Art school in Aarhus, Denmark

Aarhus Art Academy (Århus Kunstakademi) is an art school in Aarhus, Denmark. The school resides in a listed building on Vestergade 29 in the old medieval inner city, comprised by the neighborhood of Indre By. The building was listed on the Danish registry of protected buildings and places by the Danish Heritage Agency on 3 December 1924. The school offers a 4-year arts programme and a number of courses in sculpting, painting, design, ceramics, photo and webdesign.

== Academy ==
The academy offers a 4-year education in the arts focused on elective subjects such as sculpting, painting or design. Courses in various subjects without official state recognized accreditation are offered for part-time students on a hobby basis and this is the majority of the student body. The academy is a part of the Danish FORA network of educational organisations and institutions.

== The buildings ==
The academy building is a listed and protected structure; it was listed on 3 December 1924 as the first building to be registered in Aarhus.
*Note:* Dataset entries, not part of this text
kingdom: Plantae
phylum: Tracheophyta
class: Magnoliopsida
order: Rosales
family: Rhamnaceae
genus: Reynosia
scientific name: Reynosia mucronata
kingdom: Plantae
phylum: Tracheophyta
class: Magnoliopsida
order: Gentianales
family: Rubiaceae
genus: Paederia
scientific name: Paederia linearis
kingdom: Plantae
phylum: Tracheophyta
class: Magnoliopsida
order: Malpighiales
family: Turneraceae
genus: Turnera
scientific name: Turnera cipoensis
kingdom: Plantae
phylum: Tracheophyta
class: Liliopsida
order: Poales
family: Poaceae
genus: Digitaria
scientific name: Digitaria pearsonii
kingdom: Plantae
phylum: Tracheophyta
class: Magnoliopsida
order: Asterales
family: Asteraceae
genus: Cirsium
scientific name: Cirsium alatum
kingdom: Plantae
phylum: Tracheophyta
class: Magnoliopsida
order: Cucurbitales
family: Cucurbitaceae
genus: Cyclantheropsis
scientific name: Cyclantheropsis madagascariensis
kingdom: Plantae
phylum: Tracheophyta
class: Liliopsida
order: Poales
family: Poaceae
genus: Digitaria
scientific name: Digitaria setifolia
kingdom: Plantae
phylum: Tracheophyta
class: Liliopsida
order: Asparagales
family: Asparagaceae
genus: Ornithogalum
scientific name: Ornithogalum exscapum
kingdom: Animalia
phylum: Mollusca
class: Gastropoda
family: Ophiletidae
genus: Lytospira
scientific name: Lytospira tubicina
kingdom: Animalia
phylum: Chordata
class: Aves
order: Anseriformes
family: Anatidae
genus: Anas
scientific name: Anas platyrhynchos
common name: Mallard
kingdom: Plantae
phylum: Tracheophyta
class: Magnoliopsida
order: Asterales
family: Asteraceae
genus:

The main building at Vestergade no. 29 was constructed in 1881 in Historicst style, but was renovated in 1990. It remains largely original in appearance with the same white walls and grey base. The design is characterized by the middle section marked by flat whitewashed lesenes. The building material is brick covered in white plaster and it has a hip roof covered in winged brick. An attached courtyard and timber-framed wing facing the street of Grønnegade, was constructed earlier in the middle of the 1700s, and it was included in the listing in 1972.

The building used to house a tobacco factory in the late 19th century and the building complex is an example of one of the early small factories, constructed during the rapid industrialisation of the 19th and early 20th centuries.